*Exercise data*

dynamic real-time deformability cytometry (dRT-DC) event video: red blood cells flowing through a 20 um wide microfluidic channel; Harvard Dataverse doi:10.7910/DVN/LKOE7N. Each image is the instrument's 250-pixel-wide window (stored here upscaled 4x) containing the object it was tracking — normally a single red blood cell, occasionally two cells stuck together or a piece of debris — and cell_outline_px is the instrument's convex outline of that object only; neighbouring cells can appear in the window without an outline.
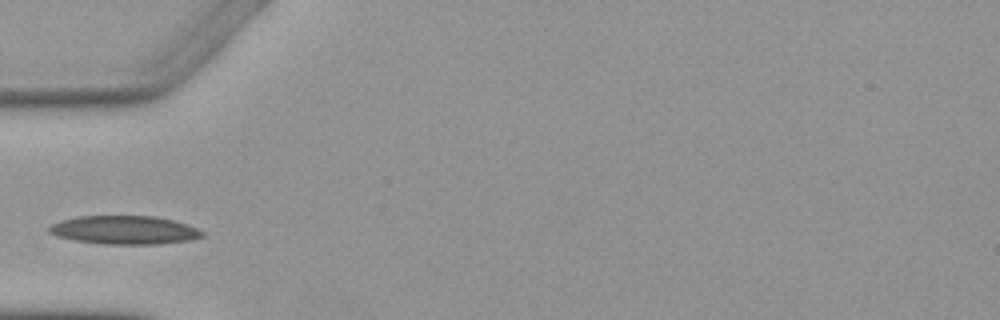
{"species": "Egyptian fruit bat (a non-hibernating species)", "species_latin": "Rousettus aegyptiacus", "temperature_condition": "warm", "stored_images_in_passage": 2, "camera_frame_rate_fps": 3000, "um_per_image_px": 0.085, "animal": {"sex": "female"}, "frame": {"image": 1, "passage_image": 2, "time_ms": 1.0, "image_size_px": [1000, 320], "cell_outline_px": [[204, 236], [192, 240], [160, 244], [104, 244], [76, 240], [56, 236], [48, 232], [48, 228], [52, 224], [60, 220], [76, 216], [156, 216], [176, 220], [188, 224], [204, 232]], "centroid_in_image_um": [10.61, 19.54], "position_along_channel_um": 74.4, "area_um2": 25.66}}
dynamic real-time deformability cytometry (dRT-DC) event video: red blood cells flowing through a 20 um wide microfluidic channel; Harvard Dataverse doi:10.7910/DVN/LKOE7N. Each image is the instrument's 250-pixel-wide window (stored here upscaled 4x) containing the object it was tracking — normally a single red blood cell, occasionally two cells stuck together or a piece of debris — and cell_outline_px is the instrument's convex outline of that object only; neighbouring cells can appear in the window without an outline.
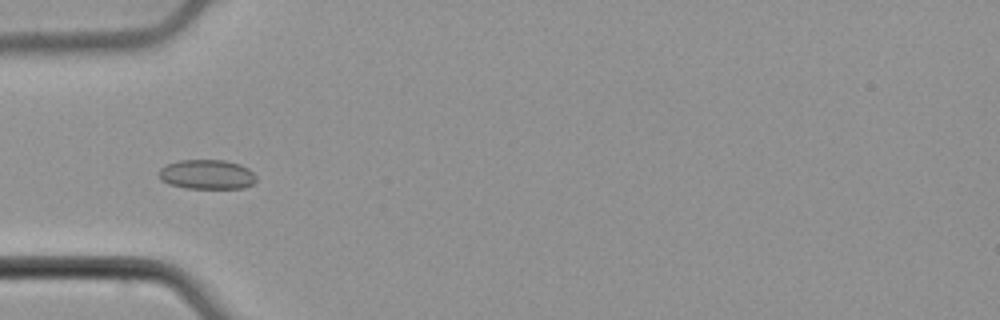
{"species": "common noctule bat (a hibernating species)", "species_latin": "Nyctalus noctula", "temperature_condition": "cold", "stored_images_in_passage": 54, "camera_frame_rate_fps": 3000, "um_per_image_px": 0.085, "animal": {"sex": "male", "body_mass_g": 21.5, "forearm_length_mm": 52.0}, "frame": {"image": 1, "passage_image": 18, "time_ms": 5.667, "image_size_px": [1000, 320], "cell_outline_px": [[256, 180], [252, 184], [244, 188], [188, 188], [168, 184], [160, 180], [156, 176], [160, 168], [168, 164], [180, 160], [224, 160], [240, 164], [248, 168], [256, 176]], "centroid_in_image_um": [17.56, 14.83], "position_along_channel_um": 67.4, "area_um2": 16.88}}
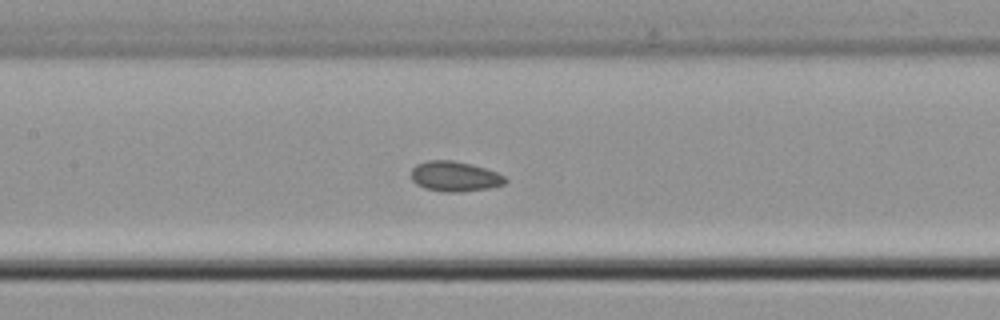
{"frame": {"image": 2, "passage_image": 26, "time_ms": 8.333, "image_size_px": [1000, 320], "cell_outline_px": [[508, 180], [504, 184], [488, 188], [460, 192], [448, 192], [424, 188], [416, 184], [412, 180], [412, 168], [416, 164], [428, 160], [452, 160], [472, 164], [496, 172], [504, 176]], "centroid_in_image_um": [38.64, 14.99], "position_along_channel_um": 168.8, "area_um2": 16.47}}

*Task objective*
Copy out all the entries exactly. Images stay out of the copy.

*Task answer*
dynamic real-time deformability cytometry (dRT-DC) event video: red blood cells flowing through a 20 um wide microfluidic channel; Harvard Dataverse doi:10.7910/DVN/LKOE7N. Each image is the instrument's 250-pixel-wide window (stored here upscaled 4x) containing the object it was tracking — normally a single red blood cell, occasionally two cells stuck together or a piece of debris — and cell_outline_px is the instrument's convex outline of that object only; neighbouring cells can appear in the window without an outline.
{"species": "Egyptian fruit bat (a non-hibernating species)", "species_latin": "Rousettus aegyptiacus", "temperature_condition": "warm", "stored_images_in_passage": 2, "camera_frame_rate_fps": 3000, "um_per_image_px": 0.085, "animal": {"sex": "female"}, "frame": {"image": 1, "passage_image": 2, "time_ms": 1.0, "image_size_px": [1000, 320], "cell_outline_px": [[204, 236], [192, 240], [160, 244], [104, 244], [76, 240], [56, 236], [48, 232], [48, 228], [52, 224], [60, 220], [76, 216], [156, 216], [176, 220], [188, 224], [204, 232]], "centroid_in_image_um": [10.61, 19.54], "position_along_channel_um": 74.4, "area_um2": 25.66}}
dynamic real-time deformability cytometry (dRT-DC) event video: red blood cells flowing through a 20 um wide microfluidic channel; Harvard Dataverse doi:10.7910/DVN/LKOE7N. Each image is the instrument's 250-pixel-wide window (stored here upscaled 4x) containing the object it was tracking — normally a single red blood cell, occasionally two cells stuck together or a piece of debris — and cell_outline_px is the instrument's convex outline of that object only; neighbouring cells can appear in the window without an outline.
{"species": "common noctule bat (a hibernating species)", "species_latin": "Nyctalus noctula", "temperature_condition": "cold", "stored_images_in_passage": 54, "camera_frame_rate_fps": 3000, "um_per_image_px": 0.085, "animal": {"sex": "male", "body_mass_g": 21.5, "forearm_length_mm": 52.0}, "frame": {"image": 1, "passage_image": 18, "time_ms": 5.667, "image_size_px": [1000, 320], "cell_outline_px": [[256, 180], [252, 184], [244, 188], [188, 188], [168, 184], [160, 180], [156, 176], [160, 168], [168, 164], [180, 160], [224, 160], [240, 164], [248, 168], [256, 176]], "centroid_in_image_um": [17.56, 14.83], "position_along_channel_um": 67.4, "area_um2": 16.88}}
{"frame": {"image": 2, "passage_image": 26, "time_ms": 8.333, "image_size_px": [1000, 320], "cell_outline_px": [[508, 180], [504, 184], [488, 188], [460, 192], [448, 192], [424, 188], [416, 184], [412, 180], [412, 168], [416, 164], [428, 160], [452, 160], [472, 164], [496, 172], [504, 176]], "centroid_in_image_um": [38.64, 14.99], "position_along_channel_um": 168.8, "area_um2": 16.47}}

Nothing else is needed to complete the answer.